CONCORD — A proposal to “re-characterize” local property taxes into a state tax was generally supported at a public hearing Tuesday, but a statewide school budget cap in the same proposal was not.

The House Finance Committee heard a proposed amendment to House Bill 1583, which increases state aid to public education by raising the per-pupil state adequacy grant to the level recommended by a superior court judge in the ConVal School District vs the State decision issued last year.

Superior Court Judge David Ruoff suggested the minimum per-pupil grant to cover the cost of an adequate education should be $7,356.

The proposed amendment would achieve that by using about $450 million of what are now local education property tax dollars and using the money as state aid instead.

The change would increase the amount of money so-called donor communities would have to send to the state instead of retaining for education expenses at the school district level from about $29 million to about $90 million raising the property taxes for those 50 plus communities around the state.

The $90 million would be the only “new money” for state education aid under the amendment which would come from property taxpayers in the donor communities.

In property wealthy communities, the Statewide Property Tax raises more money that is needed to cover the cost of an adequate education for their students. They have been able to retain the money and spend it on education or lower the amount needed for the local school property tax portion of property tax bills.
========
● Explore the material:
1. In the article on the school funding amendment, what minimum per-pupil grant did Superior Court Judge David Ruoff suggest?
2. Carry on the article about the school funding amendment, starting after its last sentence.
========
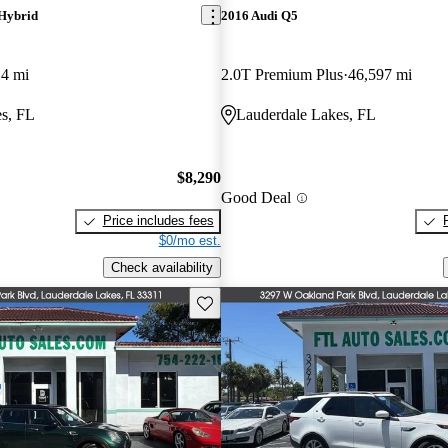
Hybrid
2016 Audi Q5
14 mi
2.0T Premium Plus
46,597 mi
s, FL
Lauderdale Lakes, FL
$8,290
Good Deal
Price includes fees
$0/mo est.
Check availability
Save this listing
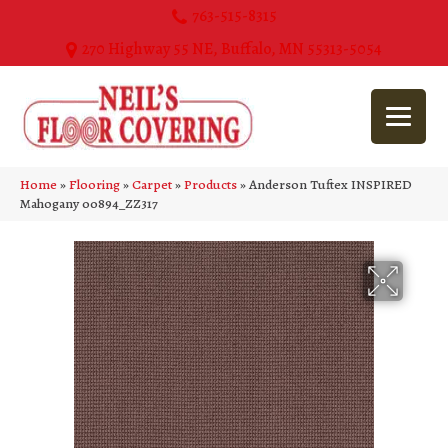
763-515-8315
270 Highway 55 NE, Buffalo, MN 55313-5054
Home
»
Flooring
»
Carpet
»
Products
»
Anderson Tuftex INSPIRED
Mahogany 00894_ZZ317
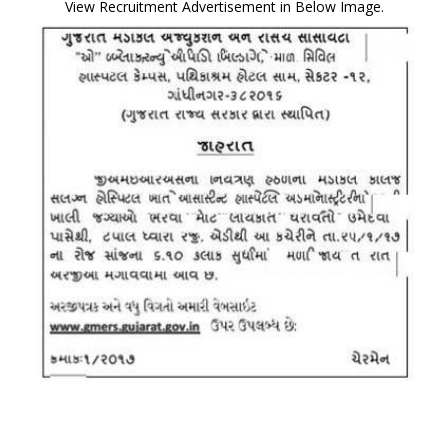
View Recruitment Advertisement in Below Image.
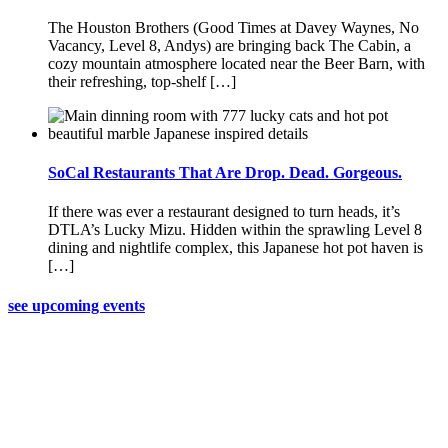
The Houston Brothers (Good Times at Davey Waynes, No
Vacancy, Level 8, Andys) are bringing back The Cabin, a
cozy mountain atmosphere located near the Beer Barn, with
their refreshing, top-shelf […]
SoCal Restaurants That Are Drop. Dead. Gorgeous.
If there was ever a restaurant designed to turn heads, it’s
DTLA’s Lucky Mizu. Hidden within the sprawling Level 8
dining and nightlife complex, this Japanese hot pot haven is
[…]
see upcoming events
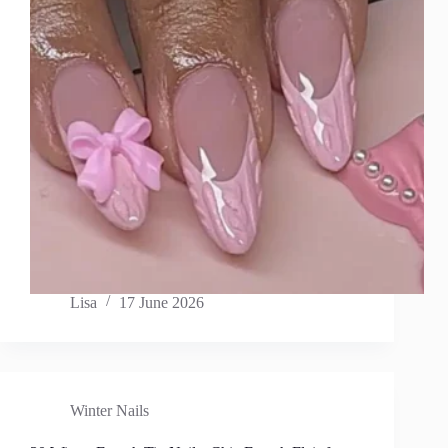
Lisa
17 June 2026
Winter Nails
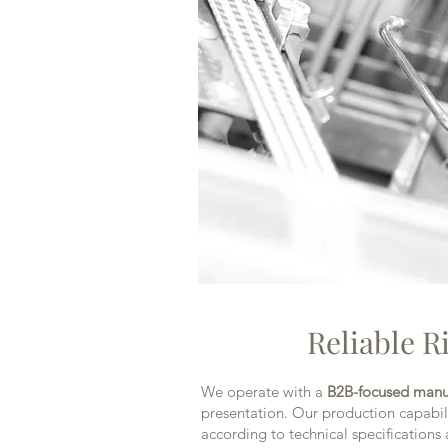
Reliable R
We operate with a
B2B-focused manu
presentation. Our production capabili
according to technical specifications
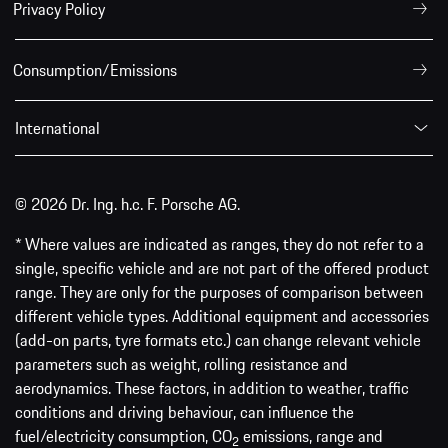
Privacy Policy
Consumption/Emissions
International
© 2026 Dr. Ing. h.c. F. Porsche AG.
* Where values are indicated as ranges, they do not refer to a
single, specific vehicle and are not part of the offered product
range. They are only for the purposes of comparison between
different vehicle types. Additional equipment and accessories
(add-on parts, tyre formats etc.) can change relevant vehicle
parameters such as weight, rolling resistance and
aerodynamics. These factors, in addition to weather, traffic
conditions and driving behaviour, can influence the
fuel/electricity consumption, CO
emissions, range and
2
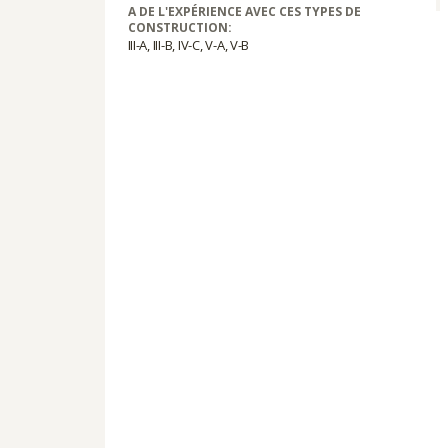
A DE L'EXPÉRIENCE AVEC CES TYPES DE
CONSTRUCTION:
III-A, III-B, IV-C, V-A, V-B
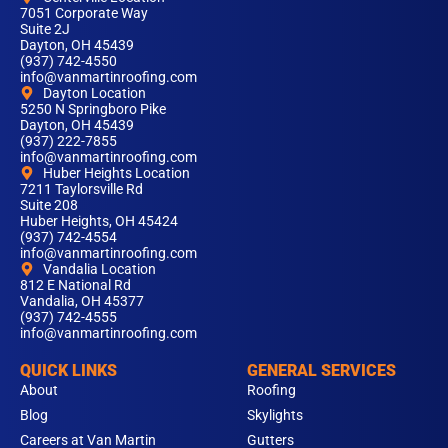
7051 Corporate Way
Suite 2J
Dayton, OH 45439
(937) 742-4550
info@vanmartinroofing.com
Dayton Location
5250 N Springboro Pike
Dayton, OH 45439
(937) 222-7855
info@vanmartinroofing.com
Huber Heights Location
7211 Taylorsville Rd
Suite 208
Huber Heights, OH 45424
(937) 742-4554
info@vanmartinroofing.com
Vandalia Location
812 E National Rd
Vandalia, OH 45377
(937) 742-4555
info@vanmartinroofing.com
QUICK LINKS
GENERAL SERVICES
About
Roofing
Blog
Skylights
Careers at Van Martin
Gutters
========
● Answers for the tasks:
1. $7,356

2.
While there was general support for the change from local to state property tax, there was almost universal opposition to the section imposing a three-year budget cap on school district spending to the three-year average increase in the Consumer Price Index.

The cap could be overridden by a two-thirds majority of the legislative body of the school district.

Not only were people opposed to the cap for taking away local control, they also said the proposal would lock in the significant disparities that currently exist in the quality of education in a property wealthy community versus a property poor community.

“I hope you guys are going to understand the moment that is in front of you,” Portsmouth Mayor Deaglan McEachern told the committee. “A moment to actually solve education funding and to do so in an equitable way.”
McEachern opposed both the budget cap and expanding the Statewide Education Property Tax which will impact Portsmouth taxpayers as it raises excess money under the current rate for the SWEPT.

But Doug Hall, a former House Finance Committee member now affiliated with the NH School Funding Fairness Project, said he could support the expansion of the statewide property tax and ending allowing the property wealthy communities to retain the excess money, but not the budget cap.

“The goal we all share is that all students should have the opportunity for an education that does not vary by zip codes,” Hall said. “This would  lock in the large disparities that exist.”

He noted every expensive special education student that moves into a district reduces funds for other students, saying in his community, Chichester, special education costs exceed all state aid.

He also noted the cap would not allow for any new building to replace or renovate many of the old school buildings.

Waterville Valley town manager Mark Decoteau, who is also the chair of the Education Coalition Communities 2.0, which is comprised of property wealthy towns and unincorporated places with negative local school property taxes, opposed the amendment saying his organization opposes raising property taxes on one community and sending some of that money to another community without any oversight.

He said the amendment would exacerbate an unfair funding scheme that was repealed in 2011 and the House voted down earlier this session.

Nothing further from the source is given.